Dai boschi al Lungo Leno è l’estate delle zecche 

Caldo e umidità, sono ovunque. I giardinetti, la ciclabile ma anche gli spazi verdi in centro Il consiglio degli esperti è evitare di entrare nell’erba senza scarpe alte a pantaloni lunghi


Luca Marsilli


Rovereto. L’anticipo di primavera molto veloce, poi un mese di pioggia, poi il gran caldo. Condizioni ideali per la proliferazione delle zecche. Che hanno bisogno nella loro complicata e fastidiosissima (per gli umani e gli altri animali) esistenza sia di calore che di umidità. Tanto da essere costrette ad abbandonare periodicamente le postazioni in cui aspettano il passaggio di un “ospite”, in cima agli steli d’erba o su arbusti di ogni genere, per riparare sul terreno e reidratarsi con l’umidità. Sta di fatto che le condizioni di quest’anno hanno potenziato in misura quasi esplosiva un problema che si stava presentando in modo sempre crescente negli ultimi anni: la proliferazione delle zecche, che ormai sono presenti in massa dal fondovalle (fino ai giardini del centro storico: non serve una selva intricatissima) fino a quote elevate, solo dieci anni fa considerate proibitive per questo parassita “ematofago”: volgarmente, che si nutre di sangue.

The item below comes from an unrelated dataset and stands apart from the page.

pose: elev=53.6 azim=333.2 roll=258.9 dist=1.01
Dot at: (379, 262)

Le specie presenti sono decine con la grande suddivisione tra zecche molli (tipico esempio quelle del piccione) e zecche con un corpo chitinoso, e quindi rigido: la più classica zecca dei boschi. Molto diverse a vedersi ed anche nei tempi del loro ciclo vitale, dal punto di vista degli umani hanno comportamenti e rischi molto simili: si attaccano e succhiano il sangue (per giorni le chitinose, meno a lungo le molli ma si parla sempre di ore un pasto) e possono trasmettere infezioni e malattie di diversa gravità. Fino ad arrivare, con l’encefalite da zecca, anche ad esiti potenzialmente mortali.

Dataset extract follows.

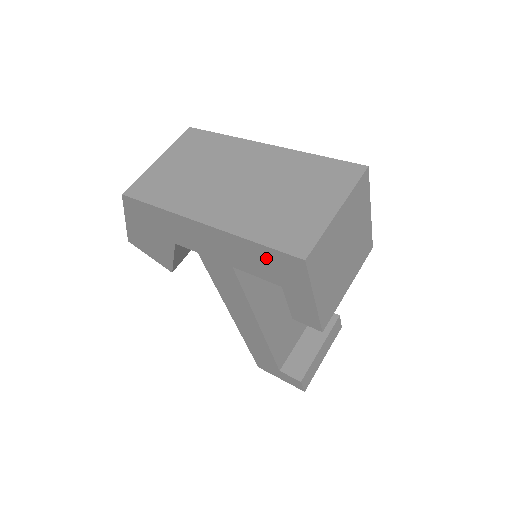
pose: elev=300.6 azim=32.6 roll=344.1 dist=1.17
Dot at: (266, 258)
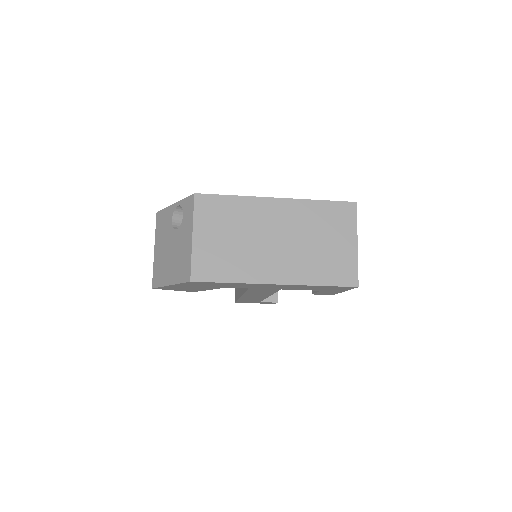
Dot at: occluded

Detto che le zecche percentualmente infette sono una minima parte delle zecche, e che anche in caso di contatto con una di queste solo una minoranza delle punture porta allo malattia, restano il più serio pericolo per chi frequenta boschi e luoghi all’aperto in generale. Tanto che la campagna di vaccinazione lanciata dalla Azienda Sanitaria malgrado un clima di persistente ignoranza (o sottovalutazione) del fenomeno, ha avuto un successo tale che occorrono mesi di attesa per avere l’appuntamento e la vaccinazione. Che comunque può “coprire” dall’encefalite, ma non dalle più comuni infezioni e sindromi comunque legate alle punture di zecca.

Evitare i luoghi dove è certa la presenza di zecche è praticamente impossibile. Non c’è bosco o prato che ne sia immune. E vale anche per i giardini in città, per le passeggiate lungo il Leno, per gli orti e le campagne. L’invito è a prestare attenzione sia durante le attività all’aperto, usando pantaloni lunghi e scarpe alte durante escursioni e magari cospargendoli di repellente, sia al rientro a casa. Verificando con cura di non averne addosso. Con cura vuol dire con grandissima attenzione, perché se le zecche al terzo stadio, cioè adulte quando compiono l’ultimo pasto di sangue prima di deporre le uova, sono abbastanza grandi da essere notate, quelle al primo e secondo stadio, larve e ninfe, sono molto più piccole. Fino a un millimetro le larve, quando appaiono come un piccolo neo appena rilevato. E anche se trovano più comodo infestare altri animali (uccelli e roditori) anche le larve e le ninfe, se capita, si attaccano anche all’uomo.